**WORK INSTRUCTIONS:** Arrange the lines as a numbered list, starting with the line that contains "Reading left to" and ending with the last line of the items, and leave out blank lines and pictures.

**DATA FOR PROCESSING:**
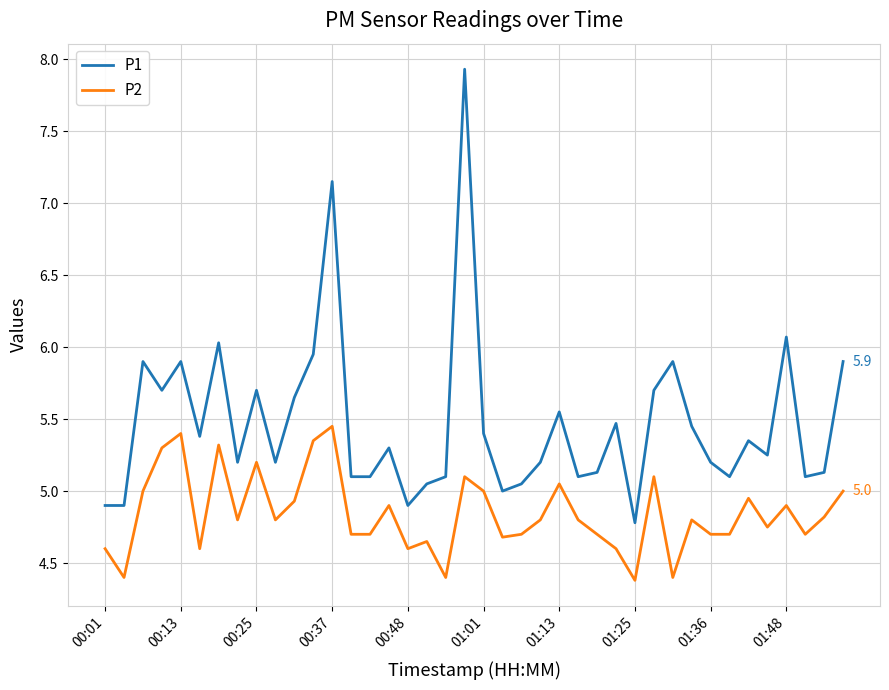

True or false: P2 and P1 cross at least once.

False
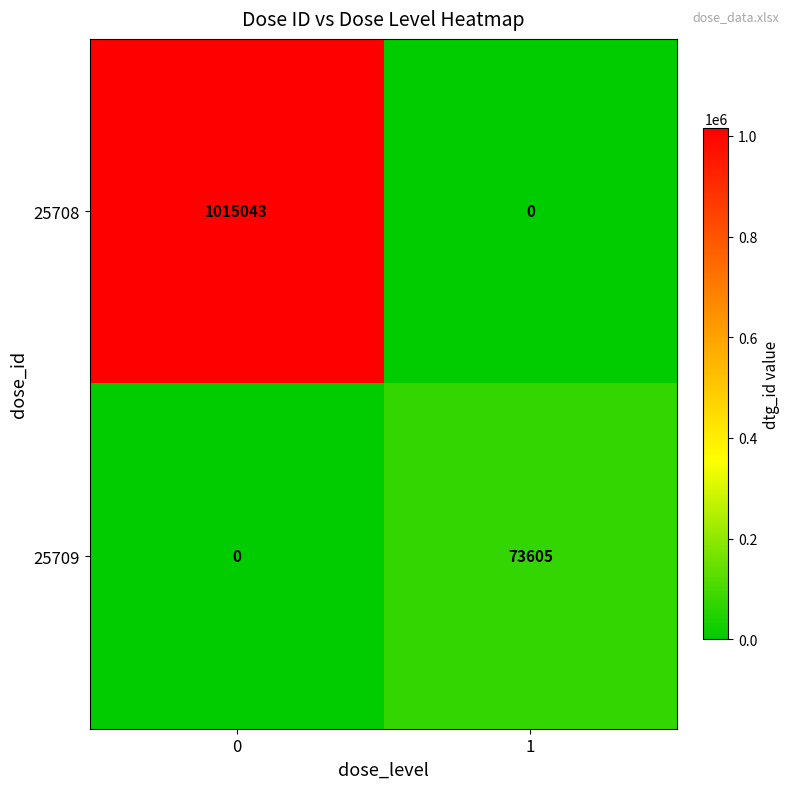

What is the sum of all 25709 values?

73605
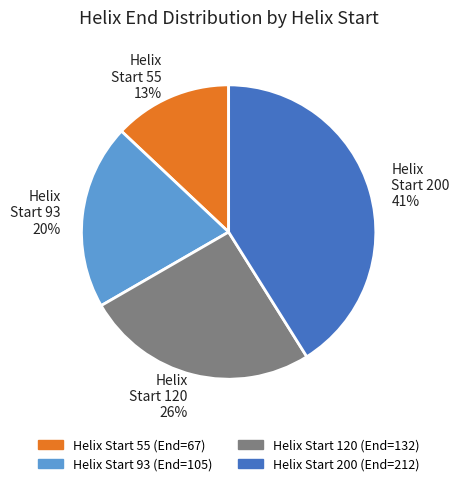

Rank the categories by value from highest to lowest.

Helix Start 200, Helix Start 120, Helix Start 93, Helix Start 55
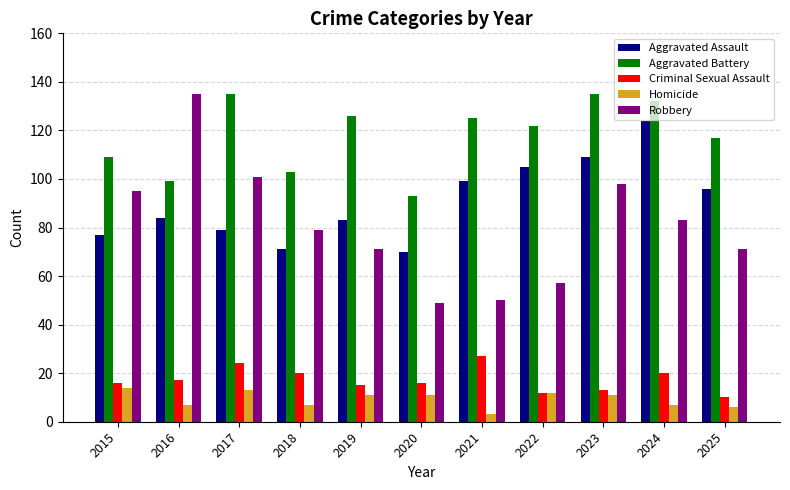

What is the sum of the Robbery values at 2019 and 2025?

142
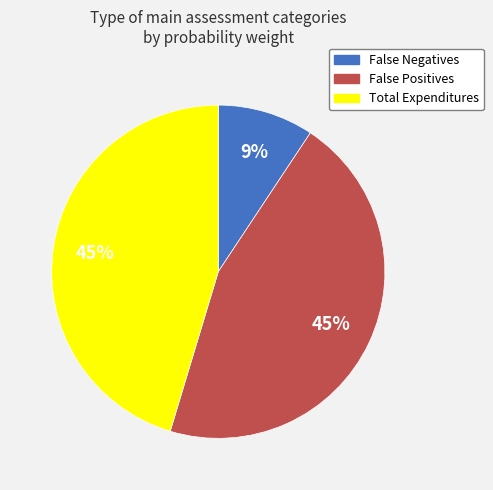

True or false: False Negatives accounts for 19% of the total.

False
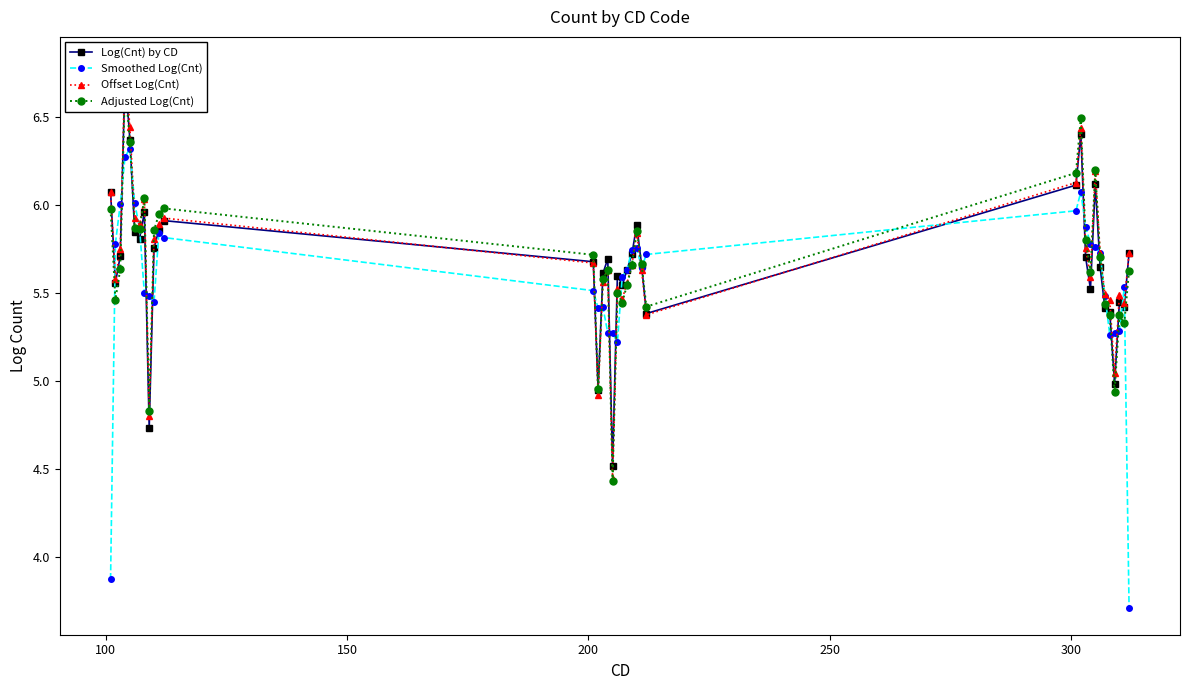

Reading left to right, list all the values displayed in this chart.

Log(Cnt) by CD: 6.1	5.6	5.7	6.7	6.4	5.8	5.8	6.0	4.7	5.8	5.9	5.9	5.7	5.0	5.6	5.7	4.5	5.6	5.5	5.6	5.7	5.9	5.7	5.4	6.1	6.4	5.7	5.5	6.1	5.6	5.4	5.4	5.0	5.4	5.4	5.7
Smoothed Log(Cnt): 3.9	5.8	6.0	6.3	6.3	6.0	5.9	5.5	5.5	5.4	5.8	5.8	5.5	5.4	5.4	5.3	5.3	5.2	5.6	5.6	5.7	5.8	5.6	5.7	6.0	6.1	5.9	5.8	5.8	5.7	5.5	5.3	5.3	5.3	5.5	3.7
Offset Log(Cnt): 6.1	5.6	5.7	6.8	6.4	5.9	5.9	6.0	4.8	5.8	5.9	5.9	5.7	4.9	5.6	5.6	4.4	5.5	5.5	5.6	5.7	5.8	5.6	5.4	6.1	6.4	5.8	5.6	6.2	5.7	5.5	5.5	5.0	5.5	5.4	5.7
Adjusted Log(Cnt): 6.0	5.5	5.6	6.7	6.4	5.9	5.9	6.0	4.8	5.9	5.9	6.0	5.7	5.0	5.6	5.6	4.4	5.5	5.4	5.5	5.7	5.9	5.7	5.4	6.2	6.5	5.8	5.6	6.2	5.7	5.4	5.4	4.9	5.4	5.3	5.6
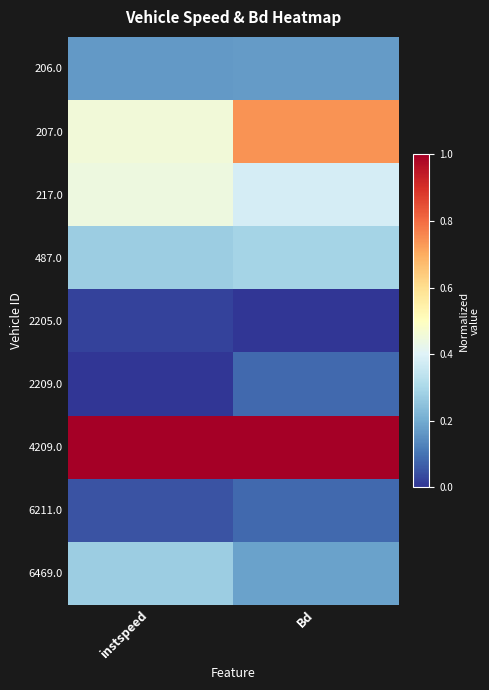

Which series changed the most between instspeed and Bd?

207.0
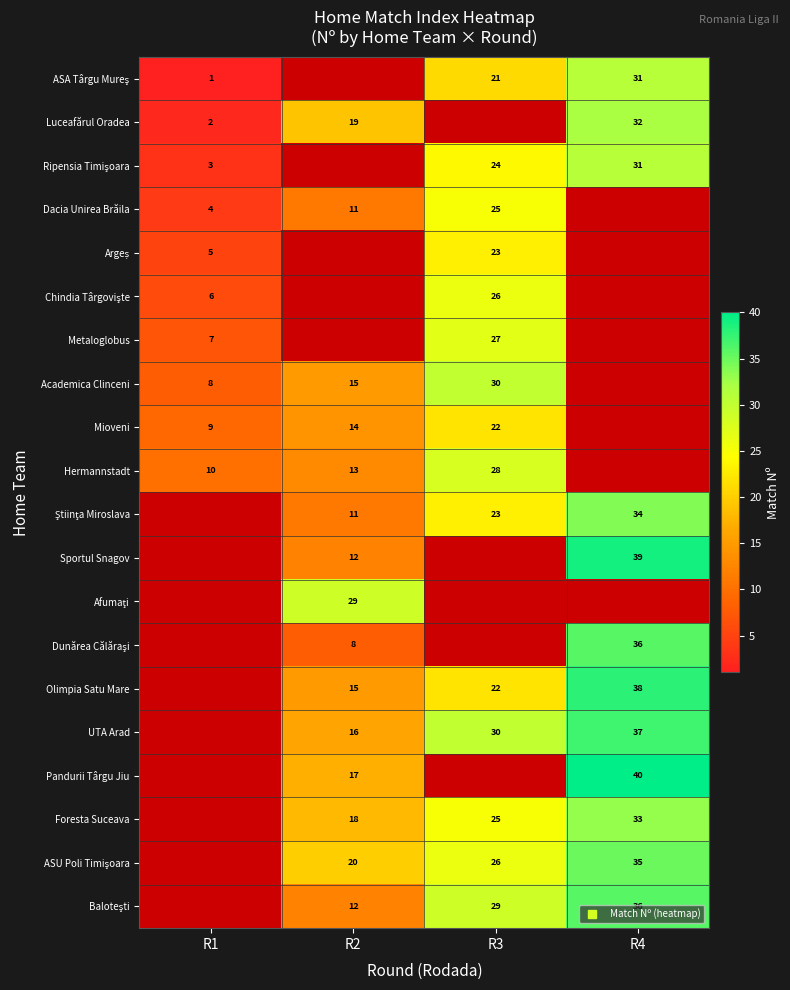

Which category has the lowest value across all series?

R1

**WRITTEN RESPONSE:**
1. Reading left to right, list all the values displayed in this chart.
2. Log(Cnt) by CD: 6.1	5.6	5.7	6.7	6.4	5.8	5.8	6.0	4.7	5.8	5.9	5.9	5.7	5.0	5.6	5.7	4.5	5.6	5.5	5.6	5.7	5.9	5.7	5.4	6.1	6.4	5.7	5.5	6.1	5.6	5.4	5.4	5.0	5.4	5.4	5.7
3. Smoothed Log(Cnt): 3.9	5.8	6.0	6.3	6.3	6.0	5.9	5.5	5.5	5.4	5.8	5.8	5.5	5.4	5.4	5.3	5.3	5.2	5.6	5.6	5.7	5.8	5.6	5.7	6.0	6.1	5.9	5.8	5.8	5.7	5.5	5.3	5.3	5.3	5.5	3.7
4. Offset Log(Cnt): 6.1	5.6	5.7	6.8	6.4	5.9	5.9	6.0	4.8	5.8	5.9	5.9	5.7	4.9	5.6	5.6	4.4	5.5	5.5	5.6	5.7	5.8	5.6	5.4	6.1	6.4	5.8	5.6	6.2	5.7	5.5	5.5	5.0	5.5	5.4	5.7
5. Adjusted Log(Cnt): 6.0	5.5	5.6	6.7	6.4	5.9	5.9	6.0	4.8	5.9	5.9	6.0	5.7	5.0	5.6	5.6	4.4	5.5	5.4	5.5	5.7	5.9	5.7	5.4	6.2	6.5	5.8	5.6	6.2	5.7	5.4	5.4	4.9	5.4	5.3	5.6
6. Which series changed the most between instspeed and Bd?
7. 207.0
8. Which category has the lowest value across all series?
9. R1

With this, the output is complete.